Task description | Collect every line of the listing below that contains the string "axis", treating uppercase and lowercase letters as different.

[Chart analysis data]
____________________

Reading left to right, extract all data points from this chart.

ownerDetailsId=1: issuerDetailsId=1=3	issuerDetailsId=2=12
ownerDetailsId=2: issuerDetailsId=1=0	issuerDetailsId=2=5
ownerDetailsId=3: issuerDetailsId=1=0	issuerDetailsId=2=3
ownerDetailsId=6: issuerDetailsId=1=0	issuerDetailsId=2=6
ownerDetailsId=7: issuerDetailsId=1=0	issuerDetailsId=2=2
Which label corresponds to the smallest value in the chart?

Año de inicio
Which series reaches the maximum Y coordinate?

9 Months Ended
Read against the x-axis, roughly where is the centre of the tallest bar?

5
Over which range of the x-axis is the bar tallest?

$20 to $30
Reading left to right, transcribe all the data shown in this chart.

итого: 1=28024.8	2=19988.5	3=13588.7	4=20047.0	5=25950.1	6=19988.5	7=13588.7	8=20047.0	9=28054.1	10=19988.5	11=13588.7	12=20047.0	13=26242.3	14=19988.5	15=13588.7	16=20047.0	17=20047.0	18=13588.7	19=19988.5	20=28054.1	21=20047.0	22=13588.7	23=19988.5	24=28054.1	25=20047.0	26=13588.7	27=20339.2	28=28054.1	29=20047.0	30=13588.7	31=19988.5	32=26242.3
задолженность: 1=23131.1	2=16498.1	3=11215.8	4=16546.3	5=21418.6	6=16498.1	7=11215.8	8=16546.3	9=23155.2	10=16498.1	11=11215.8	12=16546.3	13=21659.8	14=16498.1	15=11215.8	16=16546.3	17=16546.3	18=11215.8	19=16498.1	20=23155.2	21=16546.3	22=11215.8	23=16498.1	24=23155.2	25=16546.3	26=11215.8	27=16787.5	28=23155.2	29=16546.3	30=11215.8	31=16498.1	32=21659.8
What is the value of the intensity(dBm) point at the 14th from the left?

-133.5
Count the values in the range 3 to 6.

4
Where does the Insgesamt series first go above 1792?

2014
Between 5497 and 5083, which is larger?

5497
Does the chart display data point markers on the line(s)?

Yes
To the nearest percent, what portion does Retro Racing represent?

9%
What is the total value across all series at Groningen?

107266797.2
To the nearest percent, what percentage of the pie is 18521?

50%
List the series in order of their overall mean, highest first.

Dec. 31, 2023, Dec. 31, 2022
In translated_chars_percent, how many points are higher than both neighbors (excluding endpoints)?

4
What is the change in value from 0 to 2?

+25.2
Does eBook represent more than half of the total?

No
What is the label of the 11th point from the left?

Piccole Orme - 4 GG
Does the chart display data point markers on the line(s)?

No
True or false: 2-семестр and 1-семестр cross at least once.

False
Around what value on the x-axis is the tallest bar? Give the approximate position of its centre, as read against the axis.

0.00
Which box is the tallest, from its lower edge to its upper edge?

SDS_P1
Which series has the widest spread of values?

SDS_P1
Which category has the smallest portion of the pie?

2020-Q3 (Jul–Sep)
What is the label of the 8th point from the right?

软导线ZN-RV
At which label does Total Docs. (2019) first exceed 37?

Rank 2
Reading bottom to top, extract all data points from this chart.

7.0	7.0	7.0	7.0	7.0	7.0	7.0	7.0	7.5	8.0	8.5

____________________

Answer for this exercise |
Read against the x-axis, roughly where is the centre of the tallest bar?
Over which range of the x-axis is the bar tallest?
Around what value on the x-axis is the tallest bar? Give the approximate position of its centre, as read against the axis.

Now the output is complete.